E un duplice impegno il suo che impone la ricerca del terreno comune di incontro a fronte dei problemi morali proposti dalla pratica della medicina, una scienza che non può mai esaurirsi nella sola tecnica. Su questo terreno comune è cresciuta una possibile normativa sul testamento biologico che sembra potersi utilmente confrontare in Parlamento e nel Paese con le visioni etiche di chi privilegia il valore assoluto della vita, la sua sacralità e la sua indisponibilità e di chi invece ritiene che il valore da tutelare sia quello dell’autonoma determinazione La futura disciplina deriverà dall’unificazione fra gli otto progetti di cui si sta occupando il Senato nell’impegno di colmare un vuoto legislativo che abbandona alle più incredibili assenze ma anche alle più disinvolte esperienze il percorso finale della vita, fra accanimenti inconsulti e “eutanasie” senza regole. Sono molti i punti di convergenza e pochi i momenti di criticità su cui si confrontano i rappresentanti politici all’interno della Commissione Sanità del Senato, ma l’obiettivo di un provvedimento largamente condiviso appare ora abbastanza prossimo, tanto che il presidente Marino confida che la legge sul testamento biologico possa arrivare nell’aula di Palazzo Madama ancora prima dell’estate.
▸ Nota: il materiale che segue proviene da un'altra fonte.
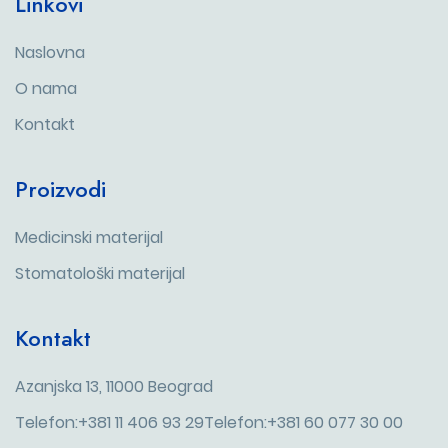
Linkovi
Naslovna
O nama
Kontakt
Proizvodi
Medicinski materijal
Stomatološki materijal
Kontakt
Azanjska 13, 11000 Beograd
Telefon:+381 11 406 93 29
Telefon:+381 60 077 30 00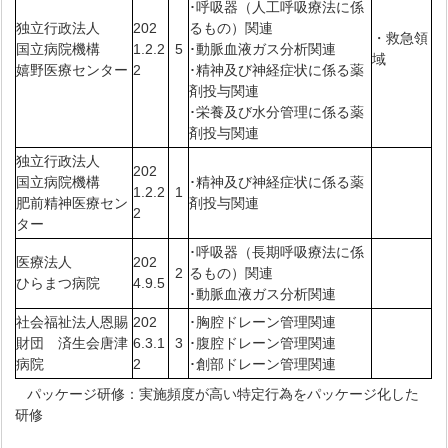
･呼吸器（人工呼吸療法に係
独立行政法人
202
るもの）関連
・救急領
国立病院機構
1.2.2
5
･動脈血液ガス分析関連
域
嬉野医療センター
2
･精神及び神経症状に係る薬
剤投与関連
･栄養及び水分管理に係る薬
剤投与関連
独立行政法人
202
国立病院機構
･精神及び神経症状に係る薬
1.2.2
1
肥前精神医療セン
剤投与関連
2
ター
･呼吸器（長期呼吸療法に係
医療法人
202
2
るもの）関連
ひらまつ病院
4.9.5
･動脈血液ガス分析関連
社会福祉法人恩賜
202
･胸腔ドレーン管理関連
財団 済生会唐津
6.3.1
3
･腹腔ドレーン管理関連
病院
2
･創部ドレーン管理関連
パッケージ研修：実施頻度が高い特定行為をパッケージ化した
研修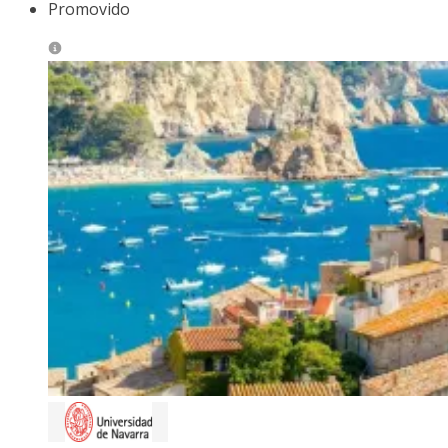
Promovido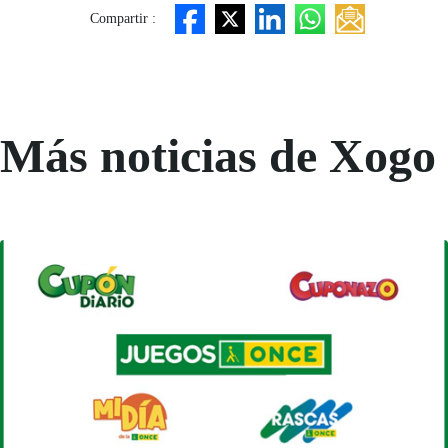
Compartir :
Más noticias de Xogo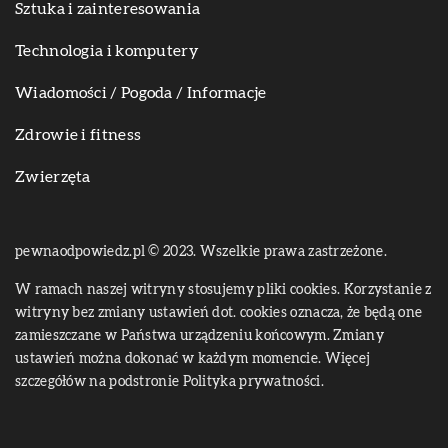
Sztuka i zainteresowania
Technologia i komputery
Wiadomości / Pogoda / Informacje
Zdrowie i fitness
Zwierzęta
pewnaodpowiedz.pl © 2023. Wszelkie prawa zastrzeżone.
W ramach naszej witryny stosujemy pliki cookies. Korzystanie z
witryny bez zmiany ustawień dot. cookies oznacza, że będą one
zamieszczane w Państwa urządzeniu końcowym. Zmiany
ustawień można dokonać w każdym momencie. Więcej
szczegółów na podstronie
Polityka prywatności
.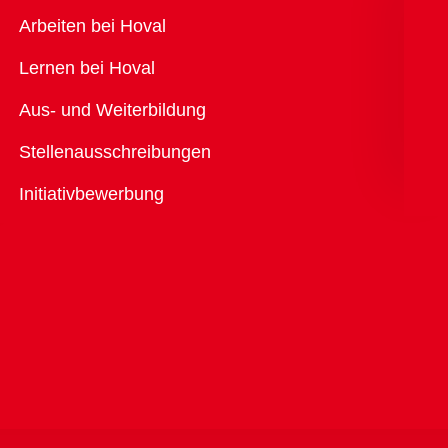
Übersicht
Arbeiten bei Hoval
Lernen bei Hoval
Aus- und Weiterbildung
Stellenausschreibungen
Initiativbewerbung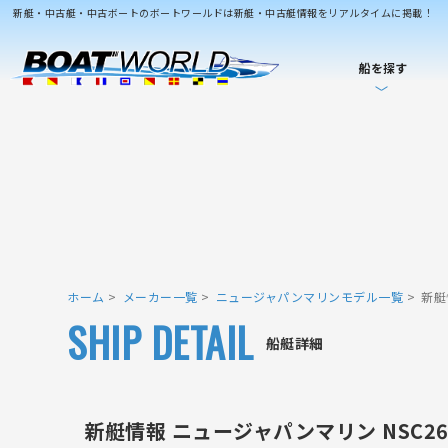
新艇・中古艇・中古ボートのボートワールドは新艇・中古艇情報をリアルタイムに掲載！
船を探す
ホーム
メーカー一覧
ニュージャパンマリンモデル一覧
新艇
SHIP DETAIL
船艇詳細
新艇情報 ニュージャパンマリン NSC26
Dopo aver superato anche gli ultimi punti di contrasto. Come quello proposto dal ruolo del fiduciario, il responsabile cui il “testatario” consegna le sue volontà e che, a distanza di anni, potrebbe trovarsi di fronte a una situazione profondamente modificata dal progresso scientifico.

Complesso anche l’impegno per individuare la forma di composizione del conflitto che sulle cure può insorgere fra medici e parenti del malato. Ancora più arduo il problema profilato dalla decisione di sospendere, insieme a tutte le altre cure, anche l’idratazione e la nutrizione passiva. Non sono terapie e non configurano quindi l’ipotesi dell’accanimento, secondo il pensiero della Chiesa. Cui si contrappone una visione laicamente più larga, che impone invece la sospensione di tutti i mezzi per prolungare un’agonia senza ritorno. La forma di conciliazione fra credenti e non credenti, secondo Ignazio Marino, la suggeriscono le parole che alcuni anni fa l’allora cardinale Ratzinger ha posto fra le prescrizioni del nuovo Catechismo: «L’interruzione di procedure mediche onerose,pericolose, straordinarie o sproporzionate rispetto ai risultati attesi, può essere legittima». Si può insomma rinunciare all’accanimento terapeutico, non per procurare la morte ma accettando di non poterla impedire.